◆ **PROBLEM DETAILS**:
Line by line, copy all of the data exactly.

=== Section Start ===

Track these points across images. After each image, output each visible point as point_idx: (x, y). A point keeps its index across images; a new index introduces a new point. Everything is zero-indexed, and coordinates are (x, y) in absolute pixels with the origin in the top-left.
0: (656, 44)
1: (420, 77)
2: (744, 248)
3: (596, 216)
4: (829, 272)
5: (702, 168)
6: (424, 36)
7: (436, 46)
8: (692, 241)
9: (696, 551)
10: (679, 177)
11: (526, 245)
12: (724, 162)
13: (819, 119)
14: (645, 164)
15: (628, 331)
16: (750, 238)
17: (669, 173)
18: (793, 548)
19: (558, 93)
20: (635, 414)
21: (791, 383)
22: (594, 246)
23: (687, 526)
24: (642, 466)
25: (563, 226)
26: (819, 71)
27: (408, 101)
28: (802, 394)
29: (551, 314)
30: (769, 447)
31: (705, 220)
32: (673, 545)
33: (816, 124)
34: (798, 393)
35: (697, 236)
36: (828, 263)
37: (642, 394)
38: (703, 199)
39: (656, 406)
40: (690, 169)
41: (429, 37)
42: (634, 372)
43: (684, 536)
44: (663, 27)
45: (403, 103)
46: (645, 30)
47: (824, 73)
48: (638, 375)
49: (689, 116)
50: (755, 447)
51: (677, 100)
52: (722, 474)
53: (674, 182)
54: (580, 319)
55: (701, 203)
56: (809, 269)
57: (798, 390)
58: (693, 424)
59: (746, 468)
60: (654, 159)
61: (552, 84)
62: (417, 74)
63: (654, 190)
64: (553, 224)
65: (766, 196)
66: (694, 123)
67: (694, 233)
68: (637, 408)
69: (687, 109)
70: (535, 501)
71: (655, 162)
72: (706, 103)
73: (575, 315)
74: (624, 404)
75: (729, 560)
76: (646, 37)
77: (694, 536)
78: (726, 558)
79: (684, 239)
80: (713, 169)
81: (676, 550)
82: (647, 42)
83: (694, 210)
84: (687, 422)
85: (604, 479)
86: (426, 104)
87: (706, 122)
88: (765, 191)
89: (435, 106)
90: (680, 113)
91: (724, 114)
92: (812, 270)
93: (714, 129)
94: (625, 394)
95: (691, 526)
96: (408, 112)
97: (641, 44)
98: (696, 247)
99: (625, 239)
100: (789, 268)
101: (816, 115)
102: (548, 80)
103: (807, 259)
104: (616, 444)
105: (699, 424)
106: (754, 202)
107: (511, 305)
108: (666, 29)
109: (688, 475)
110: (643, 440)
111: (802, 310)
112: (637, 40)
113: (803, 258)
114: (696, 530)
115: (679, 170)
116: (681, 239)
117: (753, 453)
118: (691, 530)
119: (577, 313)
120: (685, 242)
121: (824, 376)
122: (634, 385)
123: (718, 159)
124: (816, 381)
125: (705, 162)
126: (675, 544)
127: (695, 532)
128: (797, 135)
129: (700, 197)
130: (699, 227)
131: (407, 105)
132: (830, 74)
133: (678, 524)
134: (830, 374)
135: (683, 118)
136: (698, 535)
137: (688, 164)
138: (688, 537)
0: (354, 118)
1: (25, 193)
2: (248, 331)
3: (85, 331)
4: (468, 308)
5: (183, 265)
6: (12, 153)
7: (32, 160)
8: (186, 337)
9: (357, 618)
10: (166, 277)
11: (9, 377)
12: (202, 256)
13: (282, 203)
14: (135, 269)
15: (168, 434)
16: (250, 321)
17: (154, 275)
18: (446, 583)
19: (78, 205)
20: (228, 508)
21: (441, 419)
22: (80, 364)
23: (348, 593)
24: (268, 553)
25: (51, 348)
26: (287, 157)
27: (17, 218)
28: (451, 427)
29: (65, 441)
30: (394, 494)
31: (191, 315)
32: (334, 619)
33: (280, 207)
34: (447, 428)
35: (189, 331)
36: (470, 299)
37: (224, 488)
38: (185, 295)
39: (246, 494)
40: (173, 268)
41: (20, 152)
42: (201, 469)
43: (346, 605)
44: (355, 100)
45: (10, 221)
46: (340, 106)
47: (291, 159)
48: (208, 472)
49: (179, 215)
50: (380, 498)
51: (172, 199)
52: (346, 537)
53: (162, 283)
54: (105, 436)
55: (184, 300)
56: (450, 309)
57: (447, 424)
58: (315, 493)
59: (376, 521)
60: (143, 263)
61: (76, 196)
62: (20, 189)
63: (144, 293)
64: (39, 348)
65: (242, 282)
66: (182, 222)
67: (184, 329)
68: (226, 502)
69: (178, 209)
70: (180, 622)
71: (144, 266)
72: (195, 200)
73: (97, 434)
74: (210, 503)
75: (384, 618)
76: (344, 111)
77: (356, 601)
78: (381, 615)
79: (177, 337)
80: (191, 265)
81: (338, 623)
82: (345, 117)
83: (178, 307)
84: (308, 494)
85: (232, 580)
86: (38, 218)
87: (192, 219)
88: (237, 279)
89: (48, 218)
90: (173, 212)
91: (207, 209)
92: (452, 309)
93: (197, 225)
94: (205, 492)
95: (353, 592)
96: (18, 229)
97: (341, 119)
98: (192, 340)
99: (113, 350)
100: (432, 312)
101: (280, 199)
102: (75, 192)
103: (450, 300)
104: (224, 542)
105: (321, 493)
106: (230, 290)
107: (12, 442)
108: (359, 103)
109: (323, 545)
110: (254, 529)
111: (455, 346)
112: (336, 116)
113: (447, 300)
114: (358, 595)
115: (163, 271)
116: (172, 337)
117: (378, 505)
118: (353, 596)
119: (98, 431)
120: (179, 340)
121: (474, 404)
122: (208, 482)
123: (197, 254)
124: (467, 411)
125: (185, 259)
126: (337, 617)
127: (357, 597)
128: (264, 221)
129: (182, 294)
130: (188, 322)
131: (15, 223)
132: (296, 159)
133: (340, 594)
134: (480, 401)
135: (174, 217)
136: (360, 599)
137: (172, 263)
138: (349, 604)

=== Section End ===

◆ **RESPONSE FOR THIS EXERCISE**:
Track these points across images. After each image, output each visible point as point_idx: (x, y). A point keeps its index across images; a new index introduces a new point. Everything is zero-indexed, and coordinates are (x, y) in absolute pixels with the origin in the top-left.
0: (656, 44)
1: (420, 77)
2: (744, 248)
3: (596, 216)
4: (829, 272)
5: (702, 168)
6: (424, 36)
7: (436, 46)
8: (692, 241)
9: (696, 551)
10: (679, 177)
11: (526, 245)
12: (724, 162)
13: (819, 119)
14: (645, 164)
15: (628, 331)
16: (750, 238)
17: (669, 173)
18: (793, 548)
19: (558, 93)
20: (635, 414)
21: (791, 383)
22: (594, 246)
23: (687, 526)
24: (642, 466)
25: (563, 226)
26: (819, 71)
27: (408, 101)
28: (802, 394)
29: (551, 314)
30: (769, 447)
31: (705, 220)
32: (673, 545)
33: (816, 124)
34: (798, 393)
35: (697, 236)
36: (828, 263)
37: (642, 394)
38: (703, 199)
39: (656, 406)
40: (690, 169)
41: (429, 37)
42: (634, 372)
43: (684, 536)
44: (663, 27)
45: (403, 103)
46: (645, 30)
47: (824, 73)
48: (638, 375)
49: (689, 116)
50: (755, 447)
51: (677, 100)
52: (722, 474)
53: (674, 182)
54: (580, 319)
55: (701, 203)
56: (809, 269)
57: (798, 390)
58: (693, 424)
59: (746, 468)
60: (654, 159)
61: (552, 84)
62: (417, 74)
63: (654, 190)
64: (553, 224)
65: (766, 196)
66: (694, 123)
67: (694, 233)
68: (637, 408)
69: (687, 109)
70: (535, 501)
71: (655, 162)
72: (706, 103)
73: (575, 315)
74: (624, 404)
75: (729, 560)
76: (646, 37)
77: (694, 536)
78: (726, 558)
79: (684, 239)
80: (713, 169)
81: (676, 550)
82: (647, 42)
83: (694, 210)
84: (687, 422)
85: (604, 479)
86: (426, 104)
87: (706, 122)
88: (765, 191)
89: (435, 106)
90: (680, 113)
91: (724, 114)
92: (812, 270)
93: (714, 129)
94: (625, 394)
95: (691, 526)
96: (408, 112)
97: (641, 44)
98: (696, 247)
99: (625, 239)
100: (789, 268)
101: (816, 115)
102: (548, 80)
103: (807, 259)
104: (616, 444)
105: (699, 424)
106: (754, 202)
107: (511, 305)
108: (666, 29)
109: (688, 475)
110: (643, 440)
111: (802, 310)
112: (637, 40)
113: (803, 258)
114: (696, 530)
115: (679, 170)
116: (681, 239)
117: (753, 453)
118: (691, 530)
119: (577, 313)
120: (685, 242)
121: (824, 376)
122: (634, 385)
123: (718, 159)
124: (816, 381)
125: (705, 162)
126: (675, 544)
127: (695, 532)
128: (797, 135)
129: (700, 197)
130: (699, 227)
131: (407, 105)
132: (830, 74)
133: (678, 524)
134: (830, 374)
135: (683, 118)
136: (698, 535)
137: (688, 164)
138: (688, 537)
0: (354, 118)
1: (25, 193)
2: (248, 331)
3: (85, 331)
4: (468, 308)
5: (183, 265)
6: (12, 153)
7: (32, 160)
8: (186, 337)
9: (357, 618)
10: (166, 277)
11: (9, 377)
12: (202, 256)
13: (282, 203)
14: (135, 269)
15: (168, 434)
16: (250, 321)
17: (154, 275)
18: (446, 583)
19: (78, 205)
20: (228, 508)
21: (441, 419)
22: (80, 364)
23: (348, 593)
24: (268, 553)
25: (51, 348)
26: (287, 157)
27: (17, 218)
28: (451, 427)
29: (65, 441)
30: (394, 494)
31: (191, 315)
32: (334, 619)
33: (280, 207)
34: (447, 428)
35: (189, 331)
36: (470, 299)
37: (224, 488)
38: (185, 295)
39: (246, 494)
40: (173, 268)
41: (20, 152)
42: (201, 469)
43: (346, 605)
44: (355, 100)
45: (10, 221)
46: (340, 106)
47: (291, 159)
48: (208, 472)
49: (179, 215)
50: (380, 498)
51: (172, 199)
52: (346, 537)
53: (162, 283)
54: (105, 436)
55: (184, 300)
56: (450, 309)
57: (447, 424)
58: (315, 493)
59: (376, 521)
60: (143, 263)
61: (76, 196)
62: (20, 189)
63: (144, 293)
64: (39, 348)
65: (242, 282)
66: (182, 222)
67: (184, 329)
68: (226, 502)
69: (178, 209)
70: (180, 622)
71: (144, 266)
72: (195, 200)
73: (97, 434)
74: (210, 503)
75: (384, 618)
76: (344, 111)
77: (356, 601)
78: (381, 615)
79: (177, 337)
80: (191, 265)
81: (338, 623)
82: (345, 117)
83: (178, 307)
84: (308, 494)
85: (232, 580)
86: (38, 218)
87: (192, 219)
88: (237, 279)
89: (48, 218)
90: (173, 212)
91: (207, 209)
92: (452, 309)
93: (197, 225)
94: (205, 492)
95: (353, 592)
96: (18, 229)
97: (341, 119)
98: (192, 340)
99: (113, 350)
100: (432, 312)
101: (280, 199)
102: (75, 192)
103: (450, 300)
104: (224, 542)
105: (321, 493)
106: (230, 290)
107: (12, 442)
108: (359, 103)
109: (323, 545)
110: (254, 529)
111: (455, 346)
112: (336, 116)
113: (447, 300)
114: (358, 595)
115: (163, 271)
116: (172, 337)
117: (378, 505)
118: (353, 596)
119: (98, 431)
120: (179, 340)
121: (474, 404)
122: (208, 482)
123: (197, 254)
124: (467, 411)
125: (185, 259)
126: (337, 617)
127: (357, 597)
128: (264, 221)
129: (182, 294)
130: (188, 322)
131: (15, 223)
132: (296, 159)
133: (340, 594)
134: (480, 401)
135: (174, 217)
136: (360, 599)
137: (172, 263)
138: (349, 604)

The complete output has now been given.